La publication des résultats des élections régionales du 06 décembre dernier, ainsi que la tenue des sessions de plein droit des conseils régionaux dont la date butoir est fixée pour le 22 décembre prochain suscitent déjà bien de tractations entre les différents protagonistes qui se proposent de prendre du service à la tête des dix conseils régionaux du pays.

C’est bien le cas dans la région du Sud où la bataille pour le contrôle de l’instance régionale est lancée dans différents camps déclarés dont le soutient à peine voilé viens des barons du régime qui souhaitent voir leurs hommes prendre ses reines. Une initiative motivée par le souci de consolider leur position et leur emprise politique, sinon leur hégémonie sur cette région qui regorge pourtant d’énormes potentialités et d’une ressource humaine qui n’attend que l’on lui fasse confiance pour montrer ses preuves.

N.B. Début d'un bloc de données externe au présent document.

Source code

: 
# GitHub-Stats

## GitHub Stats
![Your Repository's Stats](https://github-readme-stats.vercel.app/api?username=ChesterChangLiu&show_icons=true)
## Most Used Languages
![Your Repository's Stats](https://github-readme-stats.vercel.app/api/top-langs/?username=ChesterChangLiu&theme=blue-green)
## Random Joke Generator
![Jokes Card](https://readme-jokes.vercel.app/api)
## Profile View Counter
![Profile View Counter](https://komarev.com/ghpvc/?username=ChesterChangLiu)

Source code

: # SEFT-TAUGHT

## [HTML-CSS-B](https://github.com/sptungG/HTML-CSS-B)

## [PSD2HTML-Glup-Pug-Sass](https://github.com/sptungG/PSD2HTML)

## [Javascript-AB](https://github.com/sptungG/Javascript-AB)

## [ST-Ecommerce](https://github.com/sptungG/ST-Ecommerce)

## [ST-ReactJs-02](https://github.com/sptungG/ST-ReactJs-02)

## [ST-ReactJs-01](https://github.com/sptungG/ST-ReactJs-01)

Des sources bien informées font savoir que Jacques Fame Ndongo, aurait choisi de parrainer ses hommes parmi les délégués de la région du Sud nouvellement élus. Le ministre d’Etat, ministre de l’Enseignement supérieur et non moins secrétaire national à la communication du Rdpc, tirerait les ficèles dans l’ombre. Son espoir, avoir l’oreille attentive de Paul Biya et devenir la véritable tour de contrôle de cette région.

En plus d’avoir placé des proches comme Sa Majesté Effa René Désiré, chef supérieure de 1er degré dans la Mvila et Ousmane Ngabo, le responsable de ses pâturages, il veut mettre à la tête de la région, le très controversé Antoine Bikoro Alo’o, ex-directeur général du Chantier naval et industriel du Cameroun (Cnic). 

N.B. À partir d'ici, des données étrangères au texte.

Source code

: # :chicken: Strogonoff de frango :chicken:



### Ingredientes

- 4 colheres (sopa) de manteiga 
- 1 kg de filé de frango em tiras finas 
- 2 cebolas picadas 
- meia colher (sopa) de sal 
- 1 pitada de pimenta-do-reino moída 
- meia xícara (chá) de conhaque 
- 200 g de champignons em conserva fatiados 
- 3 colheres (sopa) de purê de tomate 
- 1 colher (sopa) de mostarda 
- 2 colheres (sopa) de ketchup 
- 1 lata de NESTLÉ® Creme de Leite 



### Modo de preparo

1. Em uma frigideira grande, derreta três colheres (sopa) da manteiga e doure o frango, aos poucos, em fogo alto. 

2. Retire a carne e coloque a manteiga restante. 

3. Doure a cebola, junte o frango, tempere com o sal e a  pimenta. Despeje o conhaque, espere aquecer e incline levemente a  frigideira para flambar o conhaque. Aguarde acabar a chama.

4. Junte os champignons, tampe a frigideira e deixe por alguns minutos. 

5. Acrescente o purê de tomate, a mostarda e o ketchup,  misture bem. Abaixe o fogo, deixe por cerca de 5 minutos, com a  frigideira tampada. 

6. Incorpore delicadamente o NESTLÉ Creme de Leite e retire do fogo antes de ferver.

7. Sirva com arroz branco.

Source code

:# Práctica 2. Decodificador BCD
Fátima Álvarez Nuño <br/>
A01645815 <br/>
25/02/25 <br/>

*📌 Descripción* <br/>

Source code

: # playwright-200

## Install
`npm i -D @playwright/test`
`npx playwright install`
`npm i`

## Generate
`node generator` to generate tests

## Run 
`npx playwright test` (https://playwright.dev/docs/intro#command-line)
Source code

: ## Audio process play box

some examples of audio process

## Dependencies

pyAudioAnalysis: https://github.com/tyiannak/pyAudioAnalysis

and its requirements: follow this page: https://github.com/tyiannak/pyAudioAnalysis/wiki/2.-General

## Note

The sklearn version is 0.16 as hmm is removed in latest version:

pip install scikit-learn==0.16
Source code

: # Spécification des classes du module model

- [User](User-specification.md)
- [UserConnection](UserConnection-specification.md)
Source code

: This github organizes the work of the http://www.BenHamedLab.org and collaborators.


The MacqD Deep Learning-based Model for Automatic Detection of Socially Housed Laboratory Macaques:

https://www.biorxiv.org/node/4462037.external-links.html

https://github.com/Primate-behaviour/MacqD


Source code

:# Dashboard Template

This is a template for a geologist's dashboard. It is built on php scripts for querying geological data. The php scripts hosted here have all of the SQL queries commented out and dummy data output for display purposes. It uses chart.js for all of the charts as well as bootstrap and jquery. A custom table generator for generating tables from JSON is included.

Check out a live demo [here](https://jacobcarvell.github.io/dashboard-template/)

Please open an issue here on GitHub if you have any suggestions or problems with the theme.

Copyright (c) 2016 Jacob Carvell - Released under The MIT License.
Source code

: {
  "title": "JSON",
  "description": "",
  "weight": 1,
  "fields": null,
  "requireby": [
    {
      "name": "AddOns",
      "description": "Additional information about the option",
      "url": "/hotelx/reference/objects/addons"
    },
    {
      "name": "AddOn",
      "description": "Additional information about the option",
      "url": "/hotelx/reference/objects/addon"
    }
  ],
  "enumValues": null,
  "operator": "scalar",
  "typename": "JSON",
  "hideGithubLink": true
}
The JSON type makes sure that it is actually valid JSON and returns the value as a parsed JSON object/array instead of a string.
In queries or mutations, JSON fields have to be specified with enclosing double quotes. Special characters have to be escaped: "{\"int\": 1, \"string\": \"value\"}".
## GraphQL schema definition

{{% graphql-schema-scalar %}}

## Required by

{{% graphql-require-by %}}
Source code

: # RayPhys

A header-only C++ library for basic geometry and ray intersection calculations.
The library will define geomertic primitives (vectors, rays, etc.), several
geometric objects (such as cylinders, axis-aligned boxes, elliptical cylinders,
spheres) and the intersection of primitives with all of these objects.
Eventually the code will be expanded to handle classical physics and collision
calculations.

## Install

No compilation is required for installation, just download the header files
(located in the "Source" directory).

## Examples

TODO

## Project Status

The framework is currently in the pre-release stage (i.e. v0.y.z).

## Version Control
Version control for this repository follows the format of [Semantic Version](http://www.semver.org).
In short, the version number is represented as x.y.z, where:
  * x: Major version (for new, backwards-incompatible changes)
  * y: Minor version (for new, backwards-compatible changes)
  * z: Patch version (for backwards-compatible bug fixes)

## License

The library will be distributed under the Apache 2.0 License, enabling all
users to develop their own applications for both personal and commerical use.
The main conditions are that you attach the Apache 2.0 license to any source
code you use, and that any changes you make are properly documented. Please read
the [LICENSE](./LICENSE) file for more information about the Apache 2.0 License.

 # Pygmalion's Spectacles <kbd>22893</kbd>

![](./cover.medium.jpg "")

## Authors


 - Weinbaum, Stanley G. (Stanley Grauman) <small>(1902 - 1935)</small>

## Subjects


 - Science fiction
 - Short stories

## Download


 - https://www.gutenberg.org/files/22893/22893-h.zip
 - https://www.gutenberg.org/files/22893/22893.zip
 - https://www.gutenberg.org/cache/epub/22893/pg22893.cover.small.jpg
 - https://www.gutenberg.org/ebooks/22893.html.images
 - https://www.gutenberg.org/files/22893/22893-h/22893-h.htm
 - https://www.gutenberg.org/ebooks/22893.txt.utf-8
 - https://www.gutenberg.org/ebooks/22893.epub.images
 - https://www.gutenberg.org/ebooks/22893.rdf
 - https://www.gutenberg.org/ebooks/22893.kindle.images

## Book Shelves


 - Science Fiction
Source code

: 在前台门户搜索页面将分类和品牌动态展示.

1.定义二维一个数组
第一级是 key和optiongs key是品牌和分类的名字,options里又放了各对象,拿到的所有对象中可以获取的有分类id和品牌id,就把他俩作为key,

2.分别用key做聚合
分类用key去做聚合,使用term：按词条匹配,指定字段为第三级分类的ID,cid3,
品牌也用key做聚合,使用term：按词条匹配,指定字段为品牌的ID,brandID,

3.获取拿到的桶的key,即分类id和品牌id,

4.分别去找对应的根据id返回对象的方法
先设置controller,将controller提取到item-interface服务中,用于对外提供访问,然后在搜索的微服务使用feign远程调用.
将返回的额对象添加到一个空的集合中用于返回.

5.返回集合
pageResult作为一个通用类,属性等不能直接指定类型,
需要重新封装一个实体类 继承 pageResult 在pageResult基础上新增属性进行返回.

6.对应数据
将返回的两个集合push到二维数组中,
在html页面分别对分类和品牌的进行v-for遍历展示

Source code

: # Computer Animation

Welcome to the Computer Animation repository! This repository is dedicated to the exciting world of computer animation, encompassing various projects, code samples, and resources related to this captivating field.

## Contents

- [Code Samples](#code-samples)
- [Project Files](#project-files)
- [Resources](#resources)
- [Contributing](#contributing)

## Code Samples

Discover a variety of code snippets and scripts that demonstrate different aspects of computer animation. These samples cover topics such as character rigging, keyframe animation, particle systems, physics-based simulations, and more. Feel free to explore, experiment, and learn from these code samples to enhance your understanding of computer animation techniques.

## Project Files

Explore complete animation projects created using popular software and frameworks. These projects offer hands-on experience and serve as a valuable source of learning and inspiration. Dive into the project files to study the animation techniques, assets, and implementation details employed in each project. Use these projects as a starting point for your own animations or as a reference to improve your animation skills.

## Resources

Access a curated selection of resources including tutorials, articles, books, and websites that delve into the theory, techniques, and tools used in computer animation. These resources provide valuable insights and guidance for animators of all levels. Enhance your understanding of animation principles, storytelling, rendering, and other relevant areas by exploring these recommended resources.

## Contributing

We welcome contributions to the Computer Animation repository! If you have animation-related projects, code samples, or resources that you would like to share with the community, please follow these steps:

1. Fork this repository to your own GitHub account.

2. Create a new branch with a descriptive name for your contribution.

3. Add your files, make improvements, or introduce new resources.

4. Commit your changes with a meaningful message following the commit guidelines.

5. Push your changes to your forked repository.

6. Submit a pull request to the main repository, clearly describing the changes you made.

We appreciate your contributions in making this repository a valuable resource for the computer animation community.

Un personnage en indélicatesse avec la justice. Puisque les affaires concernant son passage comme intérimaire puis comme directeur de cette entreprise publique, sont toujours pendantes devant le Tribunal criminel spécial (Tcs).

On se souvient qu’en date du 10 novembre dernier, il avait été convoqué puis auditionné, comme 53 autres personnalités soupçonnées de malversations financières devant le Conseil de discipline budgétaire et financière du Contrôle supérieur de l’Etat (Consupe).